▶ _WHAT IS BEING ASKED_:
The reply should be a single number: the count of lines below that contain the word "events".

>>>

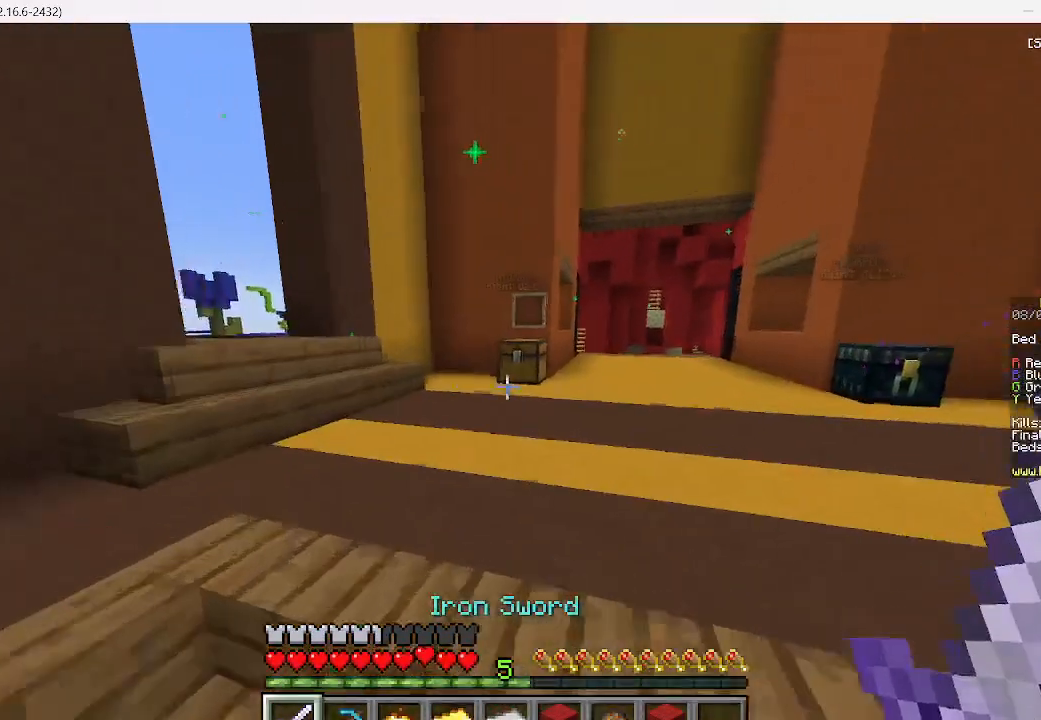
{"keys": ["d", "w"], "mouse": []}
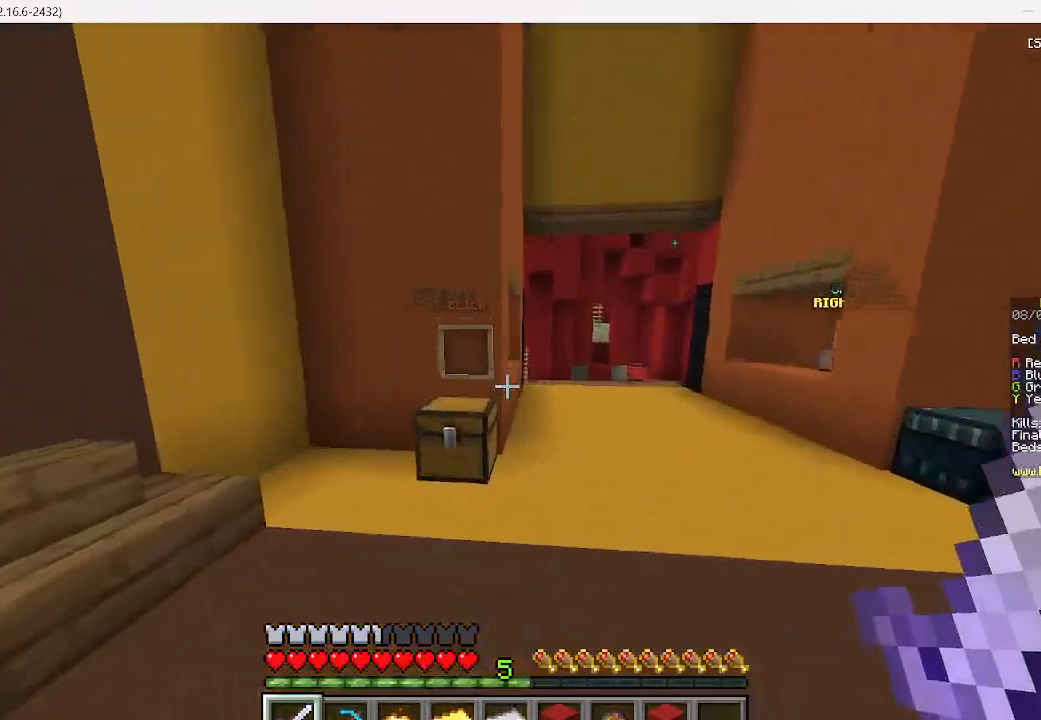
{"keys": ["w"], "mouse": [], "events": [[489, "d", "up"]]}
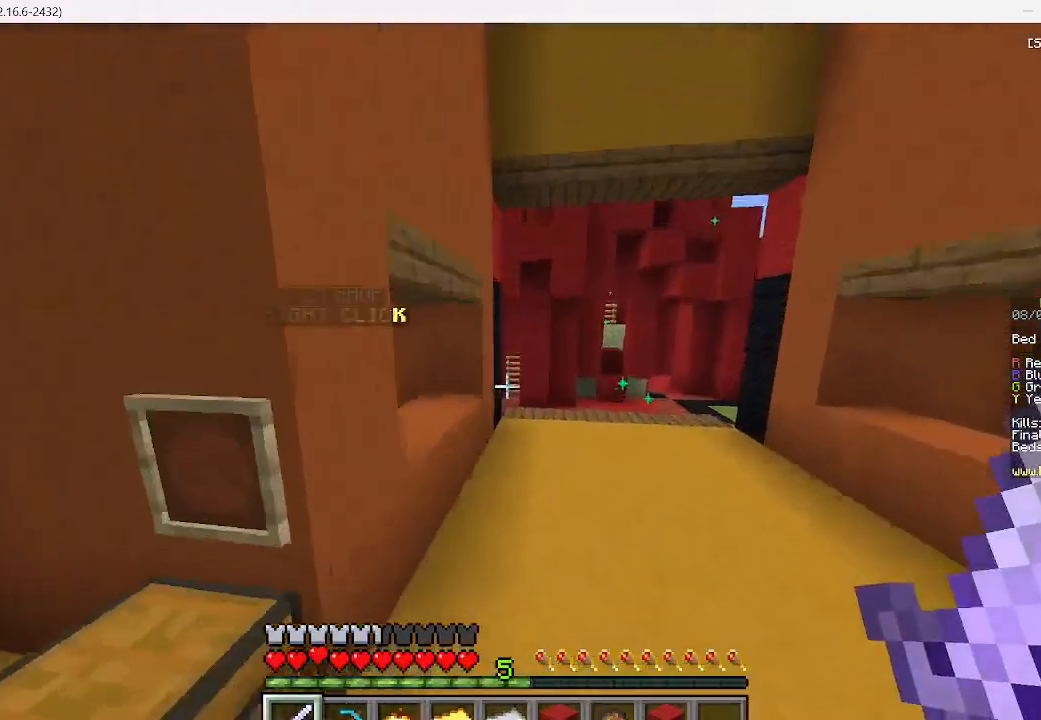
{"keys": ["w"], "mouse": [], "events": []}
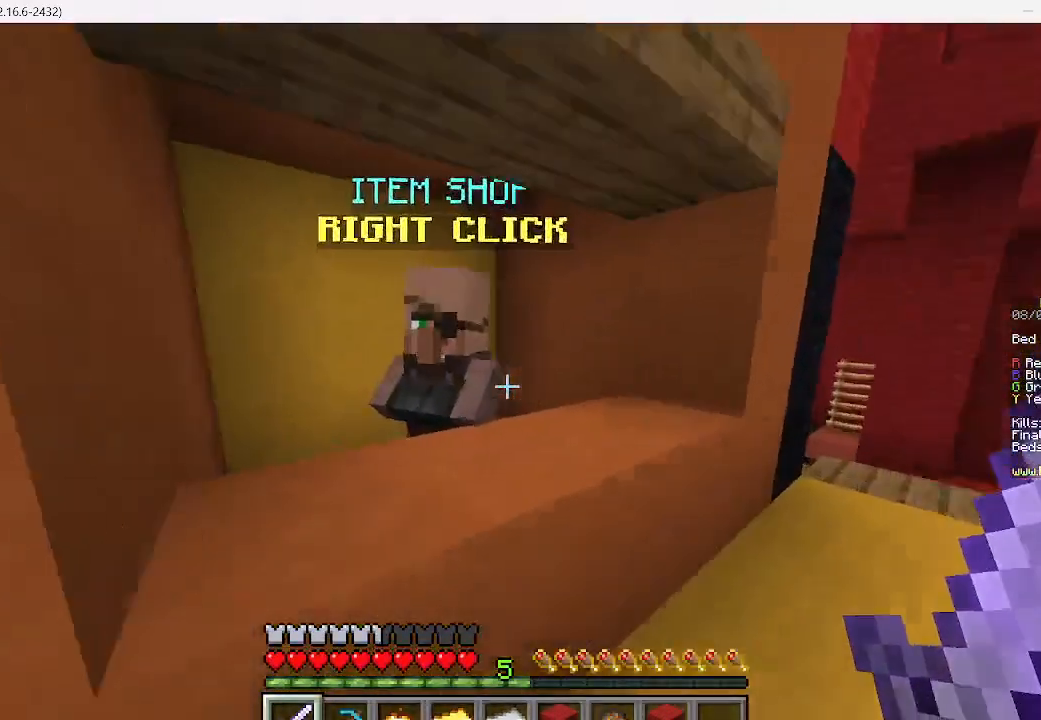
{"keys": [], "mouse": [], "events": [[22, "w", "up"], [178, "mouse_right", "down"], [378, "mouse_right", "up"]]}
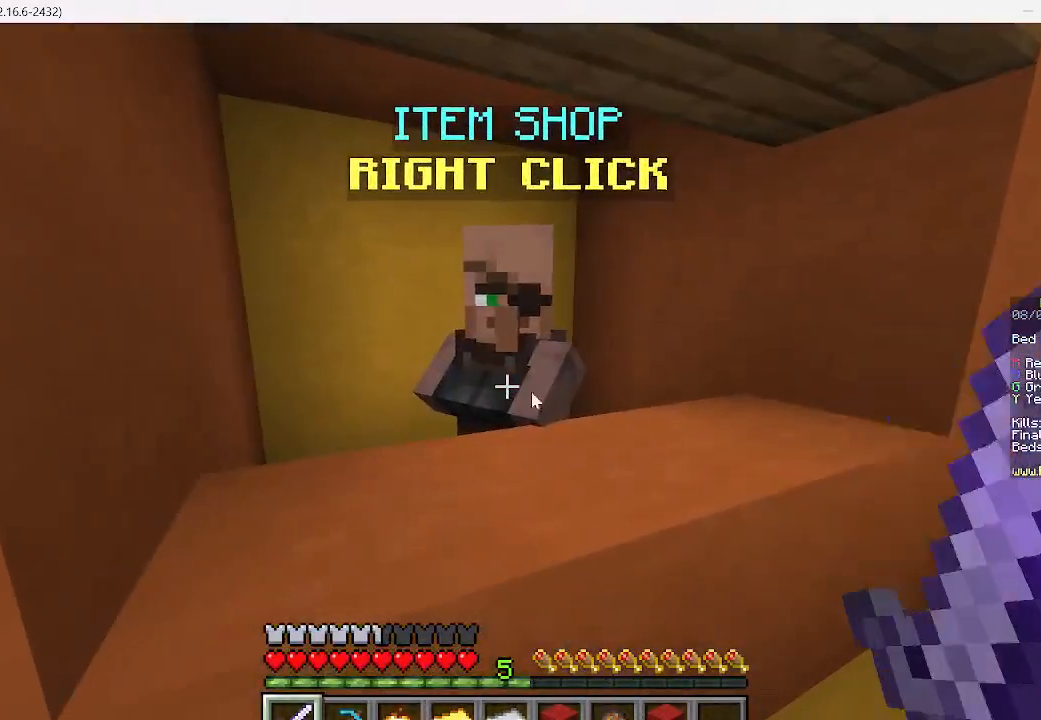
{"keys": [], "mouse": [], "events": []}
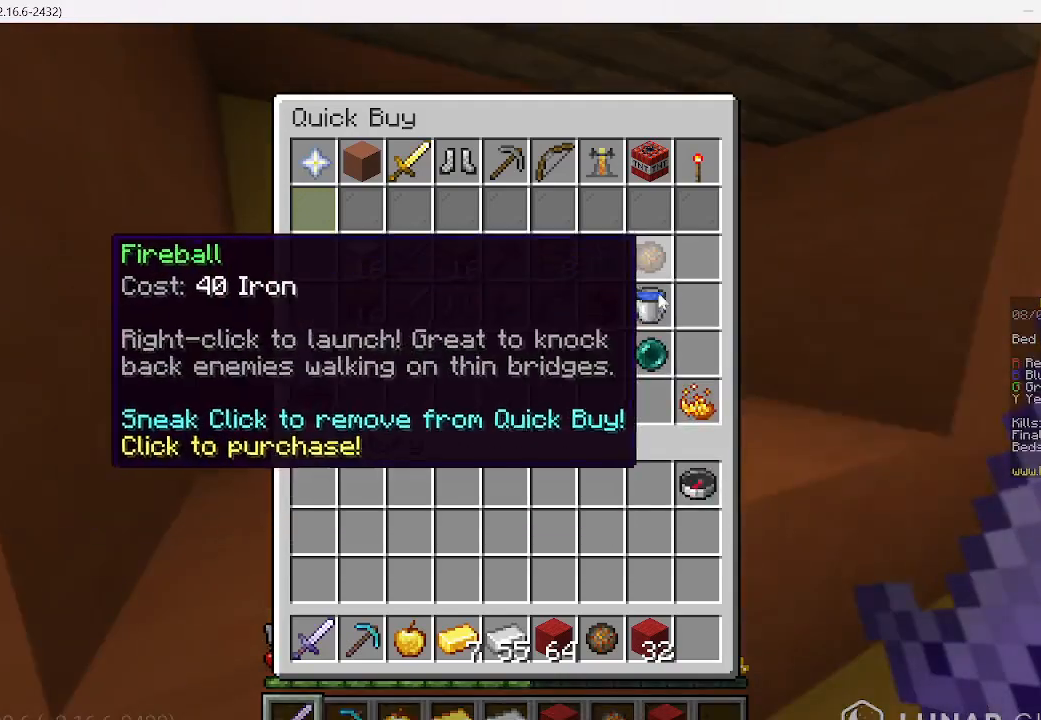
{"keys": [], "mouse": [], "events": []}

<<<

▶ _YOUR SOLUTION_:
5